> **POLECENIE DO WYKONANIA A**
Przepisz bez zmian wiersze rekordów od ich początku do wiersza zawierającego „גם בחום הכבד: לא מוותרים על הדמוקרטיה”, włącznie z obydwoma krańcami. Obrazy pomiń w odpowiedzi.

Jak hejtować, to najlepiej anonimowo. A jak anonimowo, to najlepiej przez Tora. Wie to pewnie każdy świadomy technicznie internauta. Niestety, jak się okazuje, wiedzą to także niektórzy politycy.
Od paru dni politycy w Polsce przerzucają się wzajemnymi oskarżeniami o szerzenie nienawiści w internecie. Staramy się, jak możemy, unikać dotykania tematów politycznych, ale gdy dzwoni trzeci dziennikarz z prośbą o komentarz, to znaczy, że trzeba kilka słów napisać.
Anonimowość w internecie
Fakty (a raczej ich wyobrażenie w relacjach poszkodowanych) pewnie znacie – oszczędzimy zatem sobie i wam czytania, kto, kogo i gdzie hejtował. Skupimy się tylko na aspektach technicznych dotyczących anonimowości tego procesu. Za materiał posłużą nam cytaty z serwisu tvp.info oraz Wiadomości TVP, które zawierają pewne wskazówki na temat przebiegu zdarzeń.
W tym artykule znajdziecie cytat fragmentu zeznań jednej z przesłuchanych osób w sprawie „fałszowania ankiet poparcia w internecie”:
Pieniądze były przeznaczane również na doładowanie telefonów prywatnych (…) Były również kupowane tablety, oprogramowanie Tor, które uniemożliwiało wykrycie IP”.
Widzimy tutaj sporą nieznajomość tematu zachowania anonimowości w sieci. Po pierwsze, oprogramowanie Tor jest całkowicie darmowe i nigdy nie było płatne. Można je pobrać ze strony torproject.org. Po jego uruchomieniu, za pomocą specjalnej przeglądarki (zmodyfikowanego Firefoksa), można faktycznie osiągnąć duży poziom anonimowości z sieci.

> **POLECENIE DO WYKONANIA B**
Skąd według tekstu o anonimowości w internecie można pobrać oprogramowanie Tor?

Wpisy danych
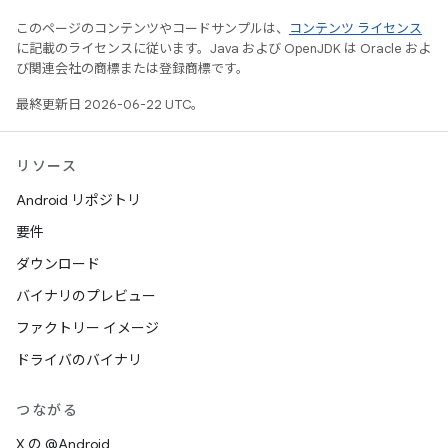
このページのコンテンツやコードサンプルは、
コンテンツ ライセンス
に記載のライセンスに従います。Java および OpenJDK は Oracle およ
び関連会社の商標または登録商標です。
最終更新日 2026-06-22 UTC。
リソース
Android リポジトリ
要件
ダウンロード
バイナリのプレビュー
ファクトリー イメージ
ドライバのバイナリ
つながる
X の @Android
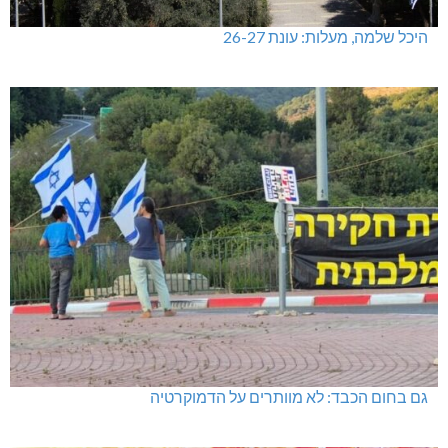
היכל שלמה, מעלות: עונת 26-27
גם בחום הכבד: לא מוותרים על הדמוקרטיה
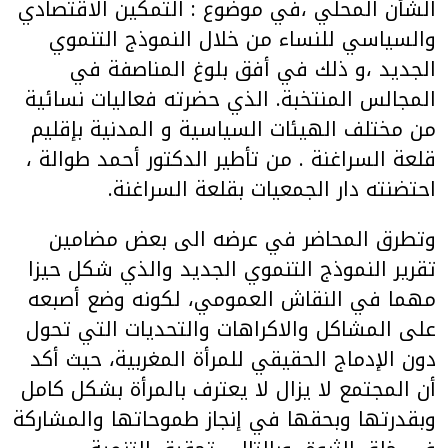
الشأن المحلي ،في موضوع : التمكين الاقتصادي
والسياسي للنساء من خلال النموذج التنموي
الجديد ،و ذلك في أفق بلوغ المناصفة في
المجالس المنتخبة. الذي حضرته فعاليات نسائية
من مختلف الهيئات السياسية و المدنية بإقليم
قلعة السراغنة . من تأطير الدكتور أحمد طوالة ،
احتضنته دار الجمعيات بقلعة السراغنة.
وتطرق المحاضر في عرضه الى بعض مضامين
تقرير النموذج التنموي الجديد والذي شكل حيزا
مهما في النقاش العمومي، لكونه وضع أصبعه
على المشاكل والاكراهات والتحديات التي تحول
دون الإدماج الحقيقي للمرأة المغربية، حيث أكد
أن المجتمع لا يزال لا يعترف بالمرأة بشكل كامل
وبقدرتها وبحقها في إنجاز طموحاتها والمشاركة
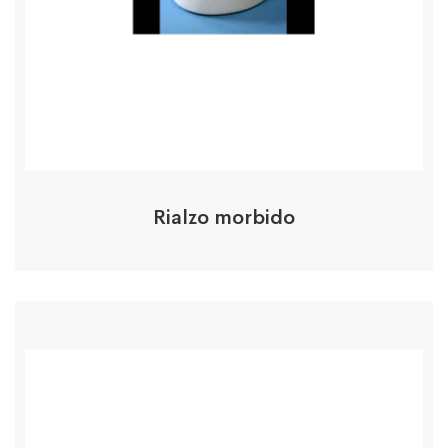
Rialzo morbido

> **OSTATECZNA ODPOWIEDŹ A**
このページのコンテンツやコードサンプルは、
コンテンツ ライセンス
に記載のライセンスに従います。Java および OpenJDK は Oracle およ
び関連会社の商標または登録商標です。
最終更新日 2026-06-22 UTC。
リソース
Android リポジトリ
要件
ダウンロード
バイナリのプレビュー
ファクトリー イメージ
ドライバのバイナリ
つながる
X の @Android
היכל שלמה, מעלות: עונת 26-27
גם בחום הכבד: לא מוותרים על הדמוקרטיה

> **OSTATECZNA ODPOWIEDŹ B**
Ze strony torproject.org.